I knew he was a millipede and not one those nasty centipedes I have found in the yard before. I wasn’t sure if he would bite, so I Googled him and found that he didn’t. I posted my video of him to Facebook so my friends could share in my discovery.

When my younger son got up, I showed him the video and we decided he looked like a long pill bug! If my kids were younger, they would have wanted to keep him a while. They’d have gone out to the laundry room and dug out the terrarium they had saved, put some yard sand in it and a few twigs and leaves, and deposited Mr. Millipede so that they could watch him over the next few days.

They’d look up what they eat and how they get water. Would it need shelter? A rock to hide under or a few leaves to eat? They’d take pictures of him, talk to him, draw cartoons of him growing into a monster and taking over a city, and then get bored of him and set him free in the yard again.

I would have written down “natural science, bug collection and species classification” in the log I kept for education. That’s how we homeschooled their whole lives. Everything is interesting. Every day an adventure. Sadly, those days are gone. They’re grown! (insert mom sniffle here)


We homeschooled the boys through the private school option out here in California. At first, I tried to imitate the public school model that I grew up in. I had paid $500 for a pre-packaged curriculum for the year and a lesson plan all set up.

I quickly fell behind the planned schedule with a preschooler and a kindergartener. I just couldn’t see taking time out to learn about something from the prescribed book when we were already spending the day at the zoo or the science museum. I couldn’t figure out how to get them to sit and write letters on paper when they were busy climbing at the park or digging holes in the back yard. So many more interesting things were happening every day, that I couldn’t bring myself to follow the curriculum. I gave up using them after the first month of our first year of homeschooling. They were learning so much already.

At the same time I was stressing myself out over how we were going to afford curriculum for both the boys and stick to it, I went to a local homeschool conference and learned about unschooling. What they described was what we had been doing since they were born, what had worked to get them to the level they were at already, and what we were trying to throw aside to make room for a pre-packaged state-approved curriculum. My worldview changed drastically that day. I was not alone.

From then on, I kept a log of what we did every day. We focused on experiences and following their interests. There were no tests. There were no grades. I spent the week finding fun things to do around our area. We went to parks, museums, libraries, and zoos. We watched tv shows. We read books. We drew pictures and played. We ate when we were hungry, and we napped when we were tired. Somewhere among all that they grew up and started looking outside of what I could give them and eventually started doing things for themselves.

It’s been fascinating the last few years, watching them move out into the world, start college, get jobs, and make friends. They come home each day and have so much to share with me, so much to teach me about the world as it is now instead of how I remember it.
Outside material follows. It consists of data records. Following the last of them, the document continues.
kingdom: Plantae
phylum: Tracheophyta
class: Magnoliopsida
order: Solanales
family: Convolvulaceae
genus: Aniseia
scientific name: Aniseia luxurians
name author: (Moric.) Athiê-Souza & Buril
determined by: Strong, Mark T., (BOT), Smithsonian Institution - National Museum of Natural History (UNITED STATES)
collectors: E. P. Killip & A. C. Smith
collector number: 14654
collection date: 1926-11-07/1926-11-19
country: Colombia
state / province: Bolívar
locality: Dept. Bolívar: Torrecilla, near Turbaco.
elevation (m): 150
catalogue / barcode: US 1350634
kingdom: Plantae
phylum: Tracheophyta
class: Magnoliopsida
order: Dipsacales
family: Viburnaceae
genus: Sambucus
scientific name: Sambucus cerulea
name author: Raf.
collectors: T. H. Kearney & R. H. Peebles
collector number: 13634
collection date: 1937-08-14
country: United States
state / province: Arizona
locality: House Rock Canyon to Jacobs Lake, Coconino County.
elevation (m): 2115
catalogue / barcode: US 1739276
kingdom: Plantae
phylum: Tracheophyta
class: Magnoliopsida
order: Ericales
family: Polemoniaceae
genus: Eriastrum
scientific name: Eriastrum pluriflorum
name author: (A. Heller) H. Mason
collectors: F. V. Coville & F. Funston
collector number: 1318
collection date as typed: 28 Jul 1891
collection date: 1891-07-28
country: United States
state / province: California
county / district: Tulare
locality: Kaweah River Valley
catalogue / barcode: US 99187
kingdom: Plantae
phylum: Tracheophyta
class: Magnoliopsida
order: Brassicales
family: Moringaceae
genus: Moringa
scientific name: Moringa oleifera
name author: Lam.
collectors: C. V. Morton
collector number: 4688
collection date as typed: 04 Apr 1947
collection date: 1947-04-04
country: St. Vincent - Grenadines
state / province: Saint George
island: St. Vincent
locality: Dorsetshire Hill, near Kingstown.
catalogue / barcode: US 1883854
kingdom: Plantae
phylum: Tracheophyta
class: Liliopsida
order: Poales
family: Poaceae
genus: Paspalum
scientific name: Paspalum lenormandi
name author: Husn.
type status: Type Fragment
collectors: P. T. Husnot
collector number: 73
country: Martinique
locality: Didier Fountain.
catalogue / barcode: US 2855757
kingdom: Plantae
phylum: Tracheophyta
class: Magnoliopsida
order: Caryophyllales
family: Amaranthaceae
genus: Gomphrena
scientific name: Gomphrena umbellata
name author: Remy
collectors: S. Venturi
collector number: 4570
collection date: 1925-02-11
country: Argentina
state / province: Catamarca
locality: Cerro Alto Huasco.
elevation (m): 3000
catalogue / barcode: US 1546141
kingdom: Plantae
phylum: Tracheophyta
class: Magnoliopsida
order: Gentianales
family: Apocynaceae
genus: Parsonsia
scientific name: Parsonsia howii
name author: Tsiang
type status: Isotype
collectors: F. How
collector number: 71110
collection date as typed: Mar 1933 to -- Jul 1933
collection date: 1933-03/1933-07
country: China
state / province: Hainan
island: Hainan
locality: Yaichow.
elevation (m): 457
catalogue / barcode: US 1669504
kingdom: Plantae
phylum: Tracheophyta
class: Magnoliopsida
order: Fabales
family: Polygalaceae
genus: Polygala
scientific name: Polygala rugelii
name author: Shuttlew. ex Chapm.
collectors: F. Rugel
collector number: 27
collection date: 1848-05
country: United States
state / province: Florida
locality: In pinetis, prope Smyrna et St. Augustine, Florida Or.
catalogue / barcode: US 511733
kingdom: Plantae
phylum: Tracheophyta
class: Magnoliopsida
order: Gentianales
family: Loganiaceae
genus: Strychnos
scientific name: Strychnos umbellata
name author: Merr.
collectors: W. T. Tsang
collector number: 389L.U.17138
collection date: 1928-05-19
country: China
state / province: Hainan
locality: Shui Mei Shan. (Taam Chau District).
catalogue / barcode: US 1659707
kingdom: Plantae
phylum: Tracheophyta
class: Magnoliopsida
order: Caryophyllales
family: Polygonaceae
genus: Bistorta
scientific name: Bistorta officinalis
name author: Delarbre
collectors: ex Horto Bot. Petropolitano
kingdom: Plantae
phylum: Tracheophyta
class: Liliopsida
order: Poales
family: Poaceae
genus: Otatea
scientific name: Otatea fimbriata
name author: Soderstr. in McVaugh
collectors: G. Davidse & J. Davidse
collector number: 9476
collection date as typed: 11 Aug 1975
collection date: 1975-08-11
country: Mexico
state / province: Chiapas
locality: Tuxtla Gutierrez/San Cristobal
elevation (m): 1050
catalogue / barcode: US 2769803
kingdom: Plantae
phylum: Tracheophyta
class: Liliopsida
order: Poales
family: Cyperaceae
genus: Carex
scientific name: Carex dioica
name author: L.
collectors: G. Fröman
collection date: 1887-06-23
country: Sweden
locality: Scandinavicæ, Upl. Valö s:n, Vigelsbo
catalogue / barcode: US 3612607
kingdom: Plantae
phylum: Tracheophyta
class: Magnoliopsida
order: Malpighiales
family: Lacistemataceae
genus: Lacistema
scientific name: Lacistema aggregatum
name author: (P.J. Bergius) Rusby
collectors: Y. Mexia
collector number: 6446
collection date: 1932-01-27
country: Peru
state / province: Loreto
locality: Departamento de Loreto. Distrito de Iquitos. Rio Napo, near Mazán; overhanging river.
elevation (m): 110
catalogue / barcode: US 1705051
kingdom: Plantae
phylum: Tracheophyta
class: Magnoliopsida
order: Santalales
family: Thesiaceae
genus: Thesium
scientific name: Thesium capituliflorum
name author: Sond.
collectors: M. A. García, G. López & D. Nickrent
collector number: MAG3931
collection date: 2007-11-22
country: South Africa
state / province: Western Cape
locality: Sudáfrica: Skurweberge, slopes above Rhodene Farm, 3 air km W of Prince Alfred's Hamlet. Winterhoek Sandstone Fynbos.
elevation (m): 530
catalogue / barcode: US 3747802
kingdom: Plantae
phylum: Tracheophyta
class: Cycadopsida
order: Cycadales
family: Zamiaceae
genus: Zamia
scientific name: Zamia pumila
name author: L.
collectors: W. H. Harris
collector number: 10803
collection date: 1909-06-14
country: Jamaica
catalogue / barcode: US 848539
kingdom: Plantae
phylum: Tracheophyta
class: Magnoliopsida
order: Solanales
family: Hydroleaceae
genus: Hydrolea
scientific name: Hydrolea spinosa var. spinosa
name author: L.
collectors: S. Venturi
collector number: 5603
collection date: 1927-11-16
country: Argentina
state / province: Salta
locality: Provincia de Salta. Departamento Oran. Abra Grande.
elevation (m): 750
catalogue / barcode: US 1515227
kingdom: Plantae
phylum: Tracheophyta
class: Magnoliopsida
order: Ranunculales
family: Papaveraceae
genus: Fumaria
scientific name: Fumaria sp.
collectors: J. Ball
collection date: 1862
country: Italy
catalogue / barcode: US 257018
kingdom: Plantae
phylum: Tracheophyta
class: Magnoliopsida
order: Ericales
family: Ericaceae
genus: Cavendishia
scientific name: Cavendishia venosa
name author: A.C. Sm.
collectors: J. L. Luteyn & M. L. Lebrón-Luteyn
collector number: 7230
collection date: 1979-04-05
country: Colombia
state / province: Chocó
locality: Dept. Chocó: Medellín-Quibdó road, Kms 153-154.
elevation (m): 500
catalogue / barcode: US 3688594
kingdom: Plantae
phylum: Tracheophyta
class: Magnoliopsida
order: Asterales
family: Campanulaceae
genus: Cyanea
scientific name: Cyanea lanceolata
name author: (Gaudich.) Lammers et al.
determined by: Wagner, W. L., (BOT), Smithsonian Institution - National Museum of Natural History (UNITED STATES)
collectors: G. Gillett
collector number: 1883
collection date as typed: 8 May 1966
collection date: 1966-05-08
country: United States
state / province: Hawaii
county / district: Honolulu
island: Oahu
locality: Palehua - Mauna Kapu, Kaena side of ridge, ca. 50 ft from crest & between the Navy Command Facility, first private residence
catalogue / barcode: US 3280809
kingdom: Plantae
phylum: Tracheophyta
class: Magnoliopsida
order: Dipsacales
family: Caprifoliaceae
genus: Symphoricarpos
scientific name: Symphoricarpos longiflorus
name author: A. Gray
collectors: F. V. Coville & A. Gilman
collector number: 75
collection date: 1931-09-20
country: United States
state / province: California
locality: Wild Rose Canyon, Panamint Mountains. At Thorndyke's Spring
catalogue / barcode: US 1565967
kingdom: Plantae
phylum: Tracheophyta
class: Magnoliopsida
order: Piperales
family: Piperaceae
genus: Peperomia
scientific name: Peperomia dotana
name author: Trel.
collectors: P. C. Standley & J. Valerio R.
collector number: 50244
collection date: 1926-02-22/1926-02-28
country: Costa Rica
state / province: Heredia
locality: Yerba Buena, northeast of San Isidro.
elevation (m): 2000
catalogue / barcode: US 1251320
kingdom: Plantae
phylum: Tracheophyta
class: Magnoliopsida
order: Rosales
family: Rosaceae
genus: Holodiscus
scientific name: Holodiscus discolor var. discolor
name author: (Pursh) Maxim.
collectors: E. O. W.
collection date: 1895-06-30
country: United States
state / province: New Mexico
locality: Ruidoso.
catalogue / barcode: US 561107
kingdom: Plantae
I’m starting to see less and less of them every day and that’s ok. There were days when they were little that I would have sworn that the needs would never end, that they would never make a sandwich on their own or ever be able to help with housework, but here we are.

My sons are rapidly becoming self-sufficient and it brings me a lot of pride to see my life’s work take off before my eyes. Soon, they’ll be completely on their own and I’ll see them and eventually their own families on holidays and birthdays.

And the amazing part? Never at any point did I need to force them to learn anything. There was no lesson plan for our life. No sitting down to learn reading, writing, and arithmetic. No chores and consequences for not doing them. No making them eat things they didn’t like or going places they didn’t want to. We just lived together as peacefully as growing people can.